For "compute new from old" updates, switch the Store to a CAS loop.

Pattern 2: Lazy initialisation¶

type Lazy[T any] struct {
    val  atomic.Pointer[T]
    init func() *T
}

func (l *Lazy[T]) Get() *T {
    if v := l.val.Load(); v != nil {
        return v
    }
    candidate := l.init()
    if l.val.CompareAndSwap(nil, candidate) {
        return candidate
    }
    return l.val.Load()
}

The first goroutine to CAS-win publishes the value. Losers see the winner's value via the second Load. The init function may be called multiple times under contention; if that is a problem use sync.Once.

Pattern 3: Sequence number / generation¶

type SeqNo struct {
    n atomic.Uint64
}

func (s *SeqNo) Next() uint64 {
    return s.n.Add(1)
}

Each call returns a unique monotonic number. Add(1) is the right tool; no CAS loop needed.

If you need to skip reserved numbers, CAS loop:

func (s *SeqNo) Next() uint64 {
    for {
        n := s.n.Load()
        m := n + 1
        for isReserved(m) { m++ }
        if s.n.CompareAndSwap(n, m) {
            return m
        }
    }
}

Pattern 4: Multi-state finite state machine¶

type FSM struct {
    state atomic.Int32
}

const (
    Idle    = 0
    Running = 1
    Done    = 2
    Failed  = 3
)

func (f *FSM) Run() error {
    if !f.state.CompareAndSwap(Idle, Running) {
        return errors.New("not idle")
    }
    defer func() {
        if r := recover(); r != nil {
            f.state.Store(Failed)
            panic(r)
        }
    }()
    // do work
    f.state.Store(Done)
    return nil
}

CAS guards the Idle → Running transition. Only one goroutine can enter Running; the rest see "not idle" and return.

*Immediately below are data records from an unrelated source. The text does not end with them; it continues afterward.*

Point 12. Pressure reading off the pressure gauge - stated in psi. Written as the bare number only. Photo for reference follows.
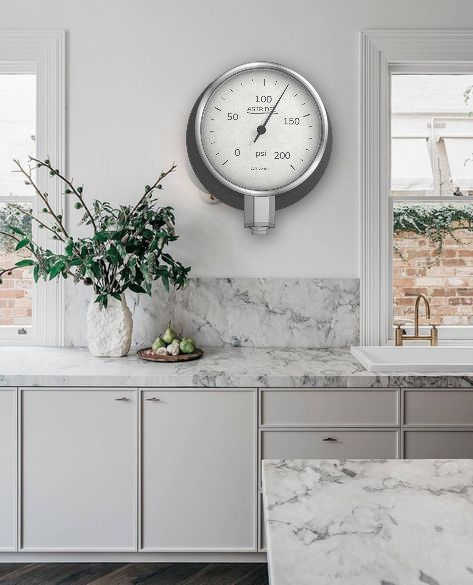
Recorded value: 120
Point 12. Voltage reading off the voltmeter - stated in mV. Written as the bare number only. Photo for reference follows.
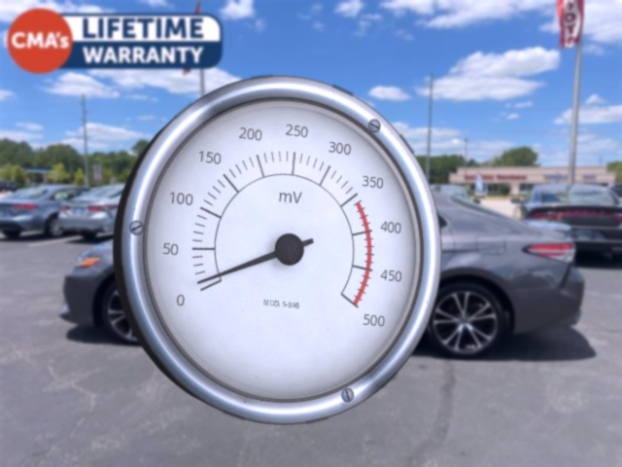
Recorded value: 10
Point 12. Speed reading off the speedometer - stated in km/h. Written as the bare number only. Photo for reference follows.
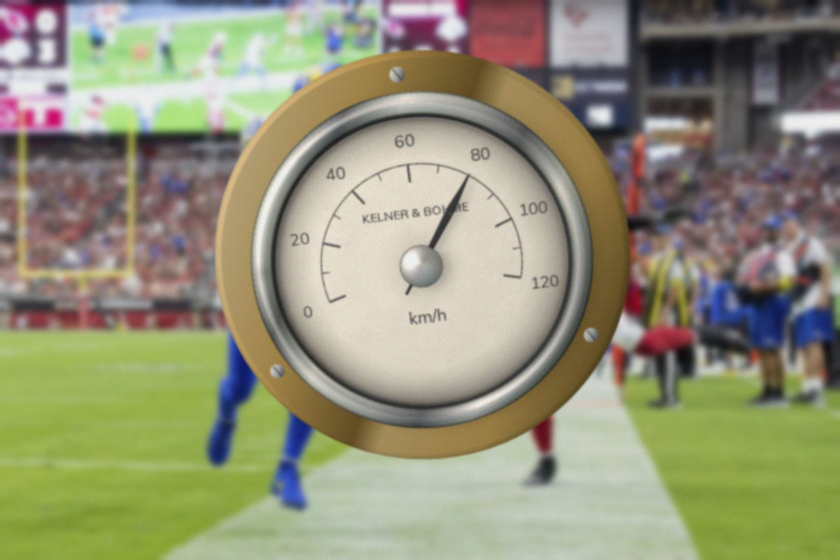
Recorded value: 80
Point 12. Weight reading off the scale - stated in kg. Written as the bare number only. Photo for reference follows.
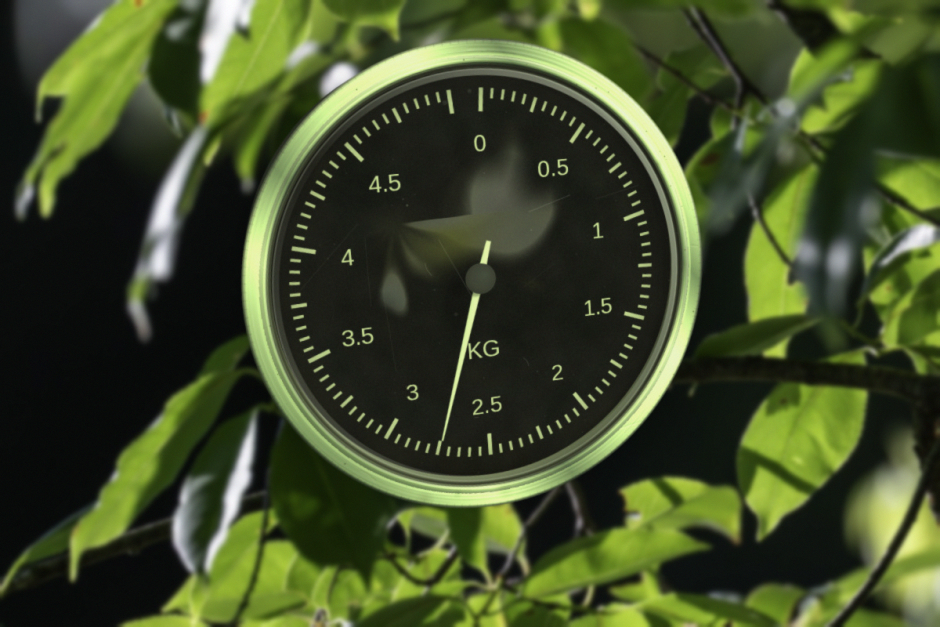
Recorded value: 2.75
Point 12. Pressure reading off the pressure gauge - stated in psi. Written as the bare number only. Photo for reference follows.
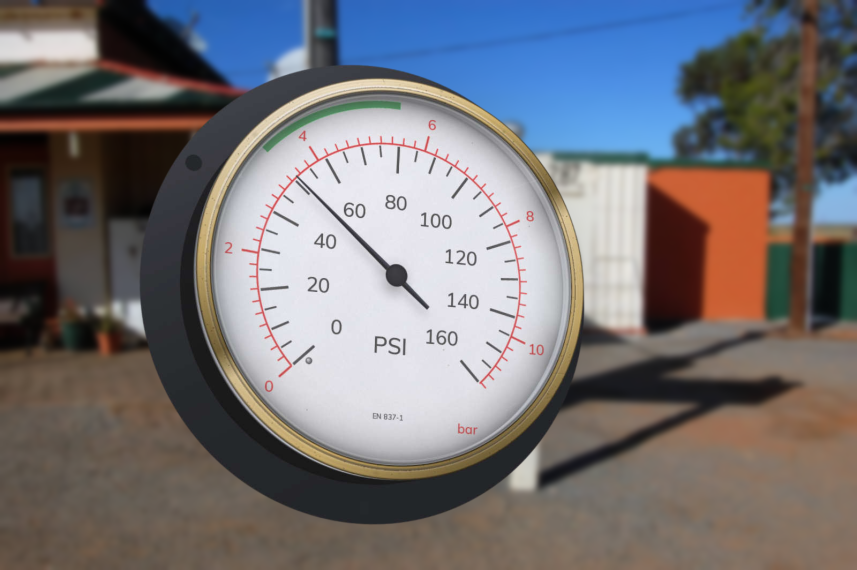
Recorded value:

Pattern 5: Watermark / max tracking¶

type Max struct {
    v atomic.Int64
}

func (m *Max) Observe(x int64) {
    for {
        old := m.v.Load()
        if x <= old { return }
        if m.v.CompareAndSwap(old, x) { return }
    }
}

See junior.md Example 4. Common for measuring peak latency, peak queue depth, peak concurrent connections.

Debugging Lock-Free Code¶

Use the race detector¶

go test -race catches mixed atomic/non-atomic access. Run all CAS-using tests under it.

Reproduce with high contention¶

func TestUnderStress(t *testing.T) {
    runtime.GOMAXPROCS(runtime.NumCPU())
    for trial := 0; trial < 1000; trial++ {
        // run the operation
    }
}

Bugs that need a specific interleaving may not surface in one run. Repeat thousands of times.

Add invariant assertions¶

func (s *Stack) Push(v int) {
    n := &Node{value: v}
    for {
        n.next = s.head.Load()
        if s.head.CompareAndSwap(n.next, n) {
            return
        }
    }
}

func (s *Stack) checkInvariant() {
    var seen = map[*Node]bool{}
    for n := s.head.Load(); n != nil; n = n.next {
        if seen[n] {
            panic("cycle in stack")
        }
        seen[n] = true
    }
}

Call checkInvariant between operations during testing.

Log retries¶

A retry-counter on a CAS loop tells you whether you have a contention problem masked as a performance problem.

Use a linearisability checker¶

Porcupine for Go can verify recorded histories against a model.

Reduce, then reproduce¶

When a bug appears under heavy load, reduce the algorithm to its essence:

// minimum reproducible case for the bug

Often, a 10-line example shows the same bug that a 1000-line system has.

Summary¶

At the senior level, CAS is one tool in a toolkit, and you choose it based on workload characteristics and progress requirements:

For unconditional simple updates: Add / Or / And.
For conditional single-word updates: CAS loop.
For multi-field atomicity: publish-by-pointer (CAS on atomic.Pointer).
For long critical sections: mutex.
For high contention with simple work: shard the state, not the synchronisation.

You can reason about progress conditions (wait-free, lock-free, obstruction-free, blocking) and choose deliberately. You know the cost of helping, the trade-offs of memory reclamation, and why DCAS would be nice but does not exist.

The professional level adds: hardware-level details (LOCK CMPXCHG, ARMv8 CAS, LL/SC), the runtime source, cache-line behaviour at the assembly level.